Symptoms:
Running compute only cluster mounting vSAN datastore
VMs on a specific host show inaccessible, potentially appear running and become inaccessible when powered off
VMs fail vMotion to other hosts with timeouts and error
Failed waiting for data. Error 195887167. Connection closed by remote host, possibly due to timeout. 2024-11-13T23:11:09.50087Z VMotionStream [175250081:858948631672480427] failed to lookup swapfile: Failure.

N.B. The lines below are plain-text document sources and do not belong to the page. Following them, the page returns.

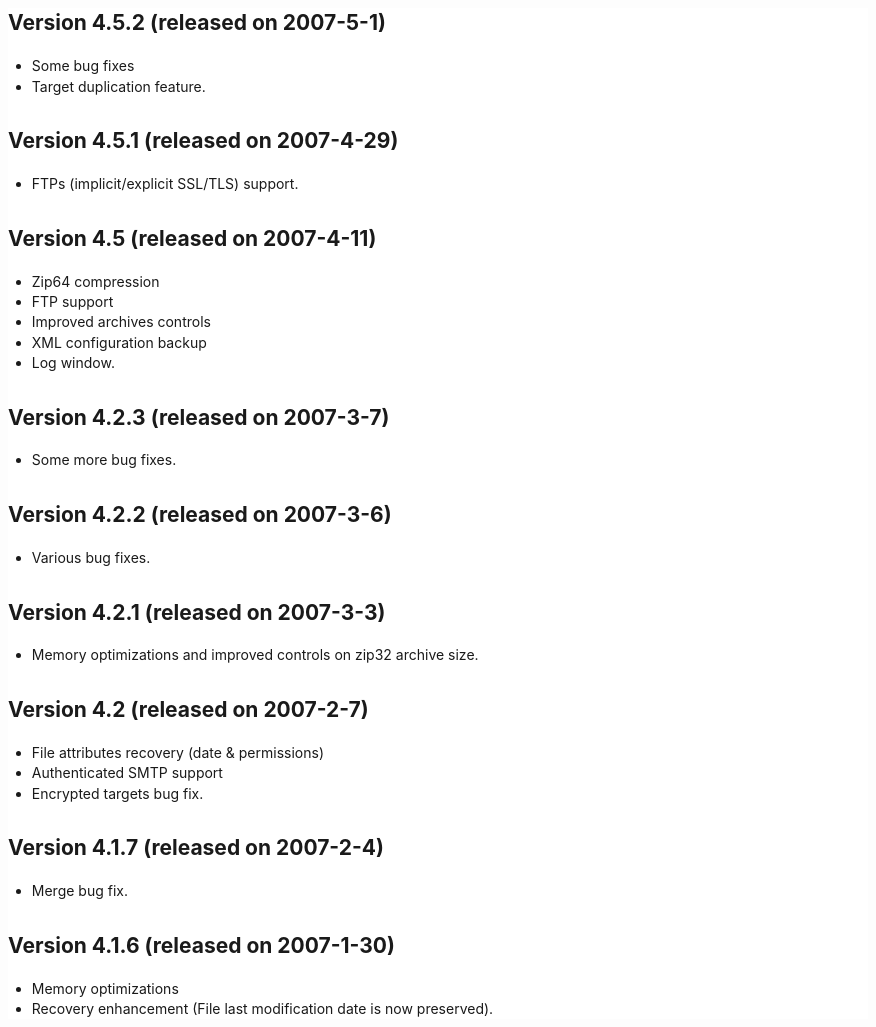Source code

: 
## Version 4.5.2 (released on 2007-5-1)

- Some bug fixes
- Target duplication feature.


## Version 4.5.1 (released on 2007-4-29)

- FTPs (implicit/explicit SSL/TLS) support.


## Version 4.5 (released on 2007-4-11)

- Zip64 compression
- FTP support
- Improved archives controls
- XML configuration backup
- Log window.


## Version 4.2.3 (released on 2007-3-7)

- Some more bug fixes.


## Version 4.2.2 (released on 2007-3-6)

- Various bug fixes.


## Version 4.2.1 (released on 2007-3-3)

- Memory optimizations and improved controls on zip32 archive size.


## Version 4.2 (released on 2007-2-7)

- File attributes recovery (date & permissions)
- Authenticated SMTP support
- Encrypted targets bug fix.


## Version 4.1.7 (released on 2007-2-4)

- Merge bug fix.


## Version 4.1.6 (released on 2007-1-30)

- Memory optimizations
- Recovery enhancement (File last modification date is now preserved).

Migration to host <##.###.##.###> failed with error Failure (195887105). 2024-11-13T23:11:09.527196Z vMotion migration [175250081:858948631672480427] failed to read stream keepalive: Connection closed by remote host, possibly due to timeout
There are no network partition alerts in Skyline Health
The host can see the vSAN datastore
Running ls or attempting to enter a namespace in the datastore returns an IO error
vSAN datastore is functioning normally on other hosts, VMs powered off and removed from inventory from problem host are able to be registered and powered on from other hosts
vmkping on the vSAN tagged vmkernel port on the problem host cannot reach the other hosts vSAN IPs
Impact:
Virtual machines fail to run on the impacted host
Identification:
vobd log shows vmnic come online and vSAN namespace object heartbeats begin failing. Once offline the heartbeats recover.
Example messages - times and details including actual vmnic will vary:
2024-11-12T15:43:03.027Z: [netCorrelator] 133094369261us: [vob.net.dvport.uplink.transition.up] Uplink: vmnic0 is up. Affected dvPort: 4436/50 0c 2e 4f f4 82 1d 8f-c3 fc 56 20 3b 2f ea c4. 2 uplinks up
...
2024-11-12T15:43:13.404Z: [vmfsCorrelator] 1330954078562us: [vob.vmfs.heartbeat.timedout] 628b2dc6-########-####-############ c62f8f62-####-####-####-############
....
2024-11-12T17:02:03.034Z: [netCorrelator] 133094369261us: [vob.net.dvport.uplink.transition.down] Uplink: vmnic0 is down. Affected dvPort: 4436/50 0c 2e 4f f4 82 1d 8f-c3 fc 56 20 3b 2f ea c4. 1 uplinks up. Failed Criteria: 128
....
2024-11-12T17:02:04.458Z: [vmfsCorrelator] 1330954078562us: [vob.vmfs.heartbeat.recovered] Reclaimed heartbeat for volume 628b2dc6-########-####-############ (c62f8f62-####-####-####-############): [Timeout]
vSAN mounted on a compute only cluster
A vmnic backing the vSAN vmk is failing to reach the vSAN network, even if others configured to back the same vmk can reach the network.
Offline or remove the problem vmnic from use on the vSAN vmkernel port or host.
Recommended that customer work with their network team to find cause of network adapter being unable to reach the correct network.